La dépense de consommation des ménages a été de 993,2 milliards d’euros en 2006. (euros courants)
Avec une hausse de 2,1 % en 2006, la dépense de consommation des ménages en volume croît à un rythme régulier depuis 2001. Elle contribue pour une large part à la croissance du produit intérieur brut (PIB), qui atteint 2,0 % en 2006. L’évolution soutenue du revenu disponible brut (+ 4,3 % après + 3,5 % en 2005) est principalement alimentée par l’accélération des revenus salariaux (+ 3,8 %, après + 3,3 %).
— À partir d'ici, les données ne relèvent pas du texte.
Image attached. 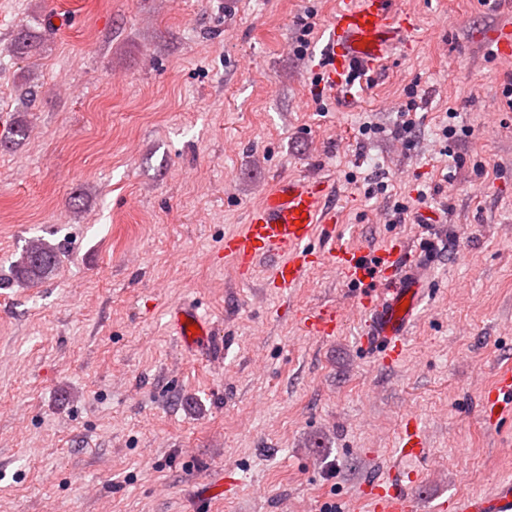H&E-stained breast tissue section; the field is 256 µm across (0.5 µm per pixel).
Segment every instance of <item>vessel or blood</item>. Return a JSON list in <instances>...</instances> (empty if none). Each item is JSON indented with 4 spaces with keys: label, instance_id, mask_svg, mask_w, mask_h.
Listing matches in <instances>:
<instances>
[{
    "label": "vessel or blood",
    "instance_id": "b4317fda",
    "mask_svg": "<svg viewBox=\"0 0 512 512\" xmlns=\"http://www.w3.org/2000/svg\"><path fill=\"white\" fill-rule=\"evenodd\" d=\"M413 28L412 19L394 9L393 0H342L323 32L320 57L328 88L346 87L353 77L381 66ZM326 195L321 181L277 182L251 212L244 230L225 236L224 254L245 275L257 262L275 260L272 283L285 293L299 286L312 263L332 264L347 284L362 289L358 303L368 315L363 350L379 360L397 362L407 328L430 287L426 262L398 241L375 252L334 246L336 226L324 208ZM301 319L310 335L320 337L332 335L339 322L336 311L327 309L302 314ZM170 322L186 352L212 350L214 325L197 305L183 302L172 307ZM480 408L493 424L512 411L511 370L501 372L495 385L483 392ZM399 448L408 459L422 455L415 420H408ZM367 486L372 512H418L417 498L399 473L369 478ZM455 512H512V480L499 482L489 495L459 501Z\"/></svg>",
    "mask_w": 512,
    "mask_h": 512
}]
</instances>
Celle-ci, conjuguée à une hausse modérée des prix de la dépense de consommation (+ 1,9 %), se traduit par une progression sensible du pouvoir d’achat (+ 2,3 %).
Comme par le passé, l’évolution de la consommation est plus lisse que celle du pouvoir d’achat des revenus. L’accélération marquée des revenus s’accompagne ainsi d’un léger rebond du taux d’épargne des ménages, qui passe de 15,3 % en 2005 à 15,5 % en 2006, alors qu’il baissait depuis 2003.
Les prix augmentent à un rythme quasi stable depuis 2003 : + 1,9 % en 2006, après + 1,8 % en moyenne annuelle de 2003 à 2005. Les prix des produits pétroliers continuent de progresser nettement, mais à un rythme ralenti en 2006 : + 6,7 % après + 15,3 % en 2005. La baisse des prix des services de télécommunications contribue également à modérer l’inflation (- 5,2 % après + 0,2 % en 2005). En revanche, les aléas climatiques ont fortement pesé sur la production de fruits et de légumes, entraînant une accélération de leur prix, qui se répercute sur l’ensemble des produits alimentaires (+ 1,8 % après + 0,3 %)
Source :INSEE

Volume / valeur

Du fait de la hausse des prix, la monnaie se déprécie au cours du temps. On peut corriger cet effet.
On distingue pour cela les évolutions en « valeur » (évaluées à prix courants, sans correction de l’effet de l’inflation) des évolutions en « volume », en intégrant une correction éliminant l’effet de l’inflation. A cette fin, on calcule la consommation d’une année aux prix de l’année précédente.
Sur le plan des principes, l’opération est d’une parfaite simplicité : pour chaque poste élémentaire, on multiplie les quantités de l’année considérée par les prix de l’année précédente.